For me, my congregation has become very uninviting, in part because my observations strike me as an underperformer, and in part because they have not invited me to do any planning or anything else requiring thinking or analysis, effectively disengaging me.  They've become more of a limited clique, with me not in it, assembling a trough, then inviting snouts to immerse in it.  There are online options, including a Rabbi class that's been among one of his best.  I get the sermons but when I commented and challenged one I got a polite thank you rather than a more erudite discussion in return.  I no longer read them.  When I agreed to pre-record the Yom Kippur Torah reading for them, they would not take out a scroll for me to read from while they ran the video camera.  My response is really one of not liking the trappings amid inferior substance, much like I abhorred those Model Seders from Hebrew School decades ago.  Disappointment and irritation circles that intersect.

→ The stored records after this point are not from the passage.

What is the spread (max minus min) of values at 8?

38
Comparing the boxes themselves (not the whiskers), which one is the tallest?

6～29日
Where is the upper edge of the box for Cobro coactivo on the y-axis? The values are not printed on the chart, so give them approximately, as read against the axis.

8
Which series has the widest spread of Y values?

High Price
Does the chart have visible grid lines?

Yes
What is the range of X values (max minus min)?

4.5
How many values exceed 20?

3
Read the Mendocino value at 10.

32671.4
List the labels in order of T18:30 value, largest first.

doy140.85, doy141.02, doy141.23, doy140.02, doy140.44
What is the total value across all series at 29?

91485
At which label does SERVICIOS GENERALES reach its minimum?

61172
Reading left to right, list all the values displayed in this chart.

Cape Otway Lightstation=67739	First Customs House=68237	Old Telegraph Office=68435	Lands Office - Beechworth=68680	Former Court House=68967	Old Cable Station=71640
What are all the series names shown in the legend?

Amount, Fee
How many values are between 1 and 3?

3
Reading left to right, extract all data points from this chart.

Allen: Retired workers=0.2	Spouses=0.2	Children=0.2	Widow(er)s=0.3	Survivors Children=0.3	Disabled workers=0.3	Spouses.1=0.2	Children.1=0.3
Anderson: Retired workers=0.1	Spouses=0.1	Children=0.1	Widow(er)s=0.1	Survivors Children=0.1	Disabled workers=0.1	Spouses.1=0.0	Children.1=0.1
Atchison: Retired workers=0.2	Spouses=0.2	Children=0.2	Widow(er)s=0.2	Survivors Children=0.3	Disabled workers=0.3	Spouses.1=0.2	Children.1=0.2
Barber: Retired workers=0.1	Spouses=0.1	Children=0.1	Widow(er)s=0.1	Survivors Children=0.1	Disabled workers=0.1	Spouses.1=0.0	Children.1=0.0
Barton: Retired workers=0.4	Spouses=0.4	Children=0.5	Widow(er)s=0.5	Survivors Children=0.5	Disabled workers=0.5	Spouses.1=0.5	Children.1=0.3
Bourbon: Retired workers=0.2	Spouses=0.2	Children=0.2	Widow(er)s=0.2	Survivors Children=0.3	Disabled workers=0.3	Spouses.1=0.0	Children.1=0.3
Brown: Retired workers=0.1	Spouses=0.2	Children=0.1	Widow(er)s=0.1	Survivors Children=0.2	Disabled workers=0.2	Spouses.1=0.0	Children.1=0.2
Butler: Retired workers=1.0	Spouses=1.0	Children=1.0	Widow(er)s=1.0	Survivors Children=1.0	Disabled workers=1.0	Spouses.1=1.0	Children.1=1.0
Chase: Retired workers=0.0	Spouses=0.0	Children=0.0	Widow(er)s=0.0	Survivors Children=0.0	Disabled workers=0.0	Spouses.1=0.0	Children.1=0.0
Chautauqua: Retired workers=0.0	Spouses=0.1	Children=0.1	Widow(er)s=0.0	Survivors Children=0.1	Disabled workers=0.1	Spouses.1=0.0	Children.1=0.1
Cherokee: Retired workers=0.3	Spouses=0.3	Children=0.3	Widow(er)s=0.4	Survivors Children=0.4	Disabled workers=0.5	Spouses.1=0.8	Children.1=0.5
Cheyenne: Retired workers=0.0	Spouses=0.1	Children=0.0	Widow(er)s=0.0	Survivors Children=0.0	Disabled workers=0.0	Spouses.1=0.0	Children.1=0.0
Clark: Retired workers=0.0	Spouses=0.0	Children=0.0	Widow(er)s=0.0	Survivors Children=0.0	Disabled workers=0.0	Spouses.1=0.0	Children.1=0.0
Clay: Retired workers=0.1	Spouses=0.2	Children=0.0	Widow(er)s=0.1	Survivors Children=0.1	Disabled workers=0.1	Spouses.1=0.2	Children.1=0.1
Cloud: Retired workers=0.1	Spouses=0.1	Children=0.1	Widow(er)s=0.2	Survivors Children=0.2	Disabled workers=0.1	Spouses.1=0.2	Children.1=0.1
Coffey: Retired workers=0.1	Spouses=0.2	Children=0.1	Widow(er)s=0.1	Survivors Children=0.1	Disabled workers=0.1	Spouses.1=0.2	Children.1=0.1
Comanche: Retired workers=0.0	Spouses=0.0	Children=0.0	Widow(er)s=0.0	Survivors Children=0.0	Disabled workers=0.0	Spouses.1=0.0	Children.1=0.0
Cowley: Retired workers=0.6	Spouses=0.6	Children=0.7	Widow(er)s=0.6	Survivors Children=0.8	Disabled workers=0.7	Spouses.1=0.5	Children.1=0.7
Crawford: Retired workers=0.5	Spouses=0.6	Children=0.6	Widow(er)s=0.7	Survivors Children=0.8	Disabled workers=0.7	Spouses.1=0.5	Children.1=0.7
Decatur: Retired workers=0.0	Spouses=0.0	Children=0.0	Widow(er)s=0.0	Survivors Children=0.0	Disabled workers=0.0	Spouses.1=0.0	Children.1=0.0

I suspect the folks in charge are aware that non-engagement has some very negative consequences, especially when you need to ask people for large amounts of money.  They may have an in-crowd but they don't have a well-heeled in-crowd.  So the honchos embarked on a project that's been done successfully at least once before.  Their Board of Governors divided up the congregational member list and assigned a member to call each household.  I do not know if they were given a script or if the intent was to get feedback or to shake members down for donations or just to remind them of what the congregation offered.  My shul still insists on looking at their membership as households rather than people within households, much to their detriment I think, so if somebody answers the phone, the task completion box gets a checkmark.

Our call, which never became my call, was assigned to the person I would have chosen to do it, a fellow of immense Jewish capacity and nimble mind.  My wife answered the phone, conveyed the fulfillment of the call to me later, even though I was working in My Space at the time.  I guess if I was blackballed from being a meaningful contributor over time I did not need to offer a momentary statement now either.